Americans may have become a little calloused to mass suffering because there have been so many bids for our conscience from scenes of war, terrorism, hurricanes and earthquakes in Indonesia, China, Iran and our own southern coast. But we have awakened each morning this week to images of unspeakable horror from Haiti that dispel any boredom with natural disasters.

The destruction and the suffering on that little island off our gulf shores are of a magnitude that they have awakened unusual humanitarian impulses for the people of other lands, or at least we hope they have. No disaster in memory has wrought such havoc, and it is upon the poorest and most abused people of the Western Hemisphere.

The first major earthquake along the Caribbean fault in 150 years fell upon the most vulnerable people, virtually destroying that country. Fifty thousand people or perhaps twice that lie dead under the wreckage, and most of the people of the sprawling capital and its environs are homeless and beyond relief.

Getting emergency relief to the survivors, in which the resourceful folks at Little Rock Air Force Base are employed, is a daunting proposition because the infrastructure has vanished in the rubble. Even the logistics of mass burials of corpses that lie everywhere seem impossible.

President Obama promised an all-out American effort to help, and that, of course, is our history. The private philanthropy of ordinary Americans may be unprecedented for foreign assistance. It ought to be.

But there are the usual discordant notes, sounded by people who do not think Haitians deserve our help. Rush Limbaugh, the right-wing radio icon, says that Haitians already get far more assistance from the U.S. government than they deserve and that American citizens should avoid helping. We wonder if that is because Haitians are black. The most unfathomable rant was from Rev. Pat Robertson, the television evangelist who had declared after the 9/11 attacks that God was punishing the United States for its tolerance of homosexuals and abortion.

Robertson said the tens of thousands of Haitians who died and the others whose lives were destroyed got what was coming to them. That presumably included the Catholic bishop and the other men of God who died in the collapse of the cathedral in Port au Prince.
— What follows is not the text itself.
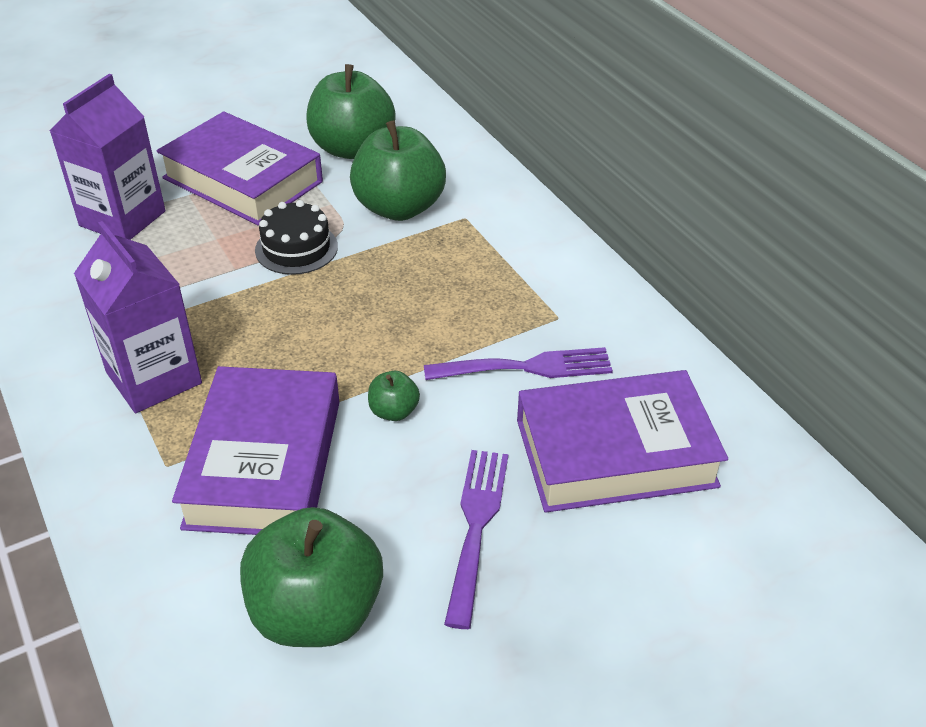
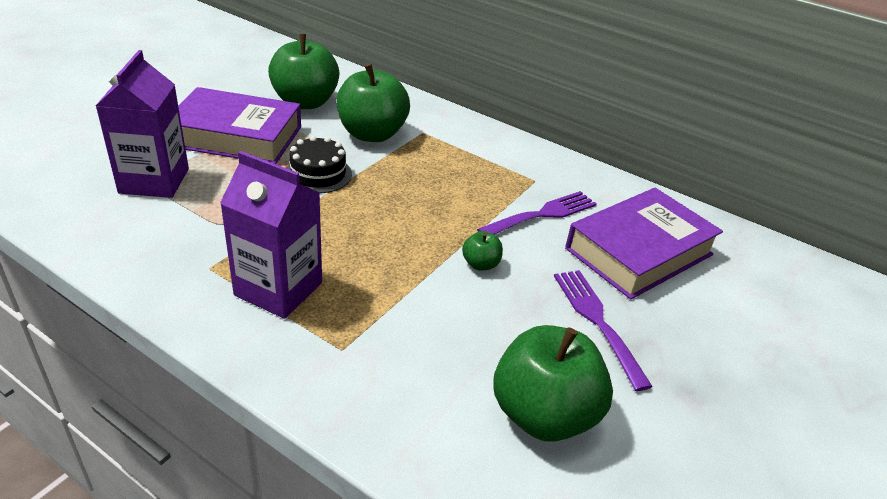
camera: 30 degrees left, 5 degrees down
purple book [172,366,340,535] -> none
Robertson said God was punishing Haiti for rebelling 200 years ago and winning independence from Napoleon’s imperial rule. Independence was a “pact with the devil,” the good reverend said. The message was that Americans should not try to undo the Lord’s handiwork.

The history that Robertson referenced ought to impel us in the opposite direction. Haitians are a people with whom Americans have a special bond that dates to our mutual independence from imperialist Europe. Haitians came over and fought with Americans in the Revolutionary War.

Twenty-five years later, the African slaves who made up most of the population of the island rebelled and threw off French rule, but at a cost of 100,000 lives. It was the only slave rebellion that was also a war for independence, and Haiti was the first colony in Latin America to win independence from Europe.

The tyranny did not end with independence and continued down to modern times. The dictator Rafael Trujillo, who ruled the Dominican Republic on the other half of Hispaniola, carried on a vendetta against the blacks on the island, systematically slaughtering those caught on the Dominican side.

Haiti was ruled for 30 years after mid-century by the brutal Duvalier family and its terrorist militias, the Tonton Macoutes, until an uprising drove “Baby Doc” Duvalier away in 1986. President Reagan arranged for him to find exile in France.

Democracy has been uncertain for Haiti — President Clinton threatened U. S. armed intervention to preserve it — and not always kind.

No, Haitians deserve misfortune no more than did the peasants of the Chinese plains or the coastal dwellers in Louisiana and Mississippi who found themselves in the path of the worst hurricane in a century. We can’t be sure but we suspect that God expects us to help.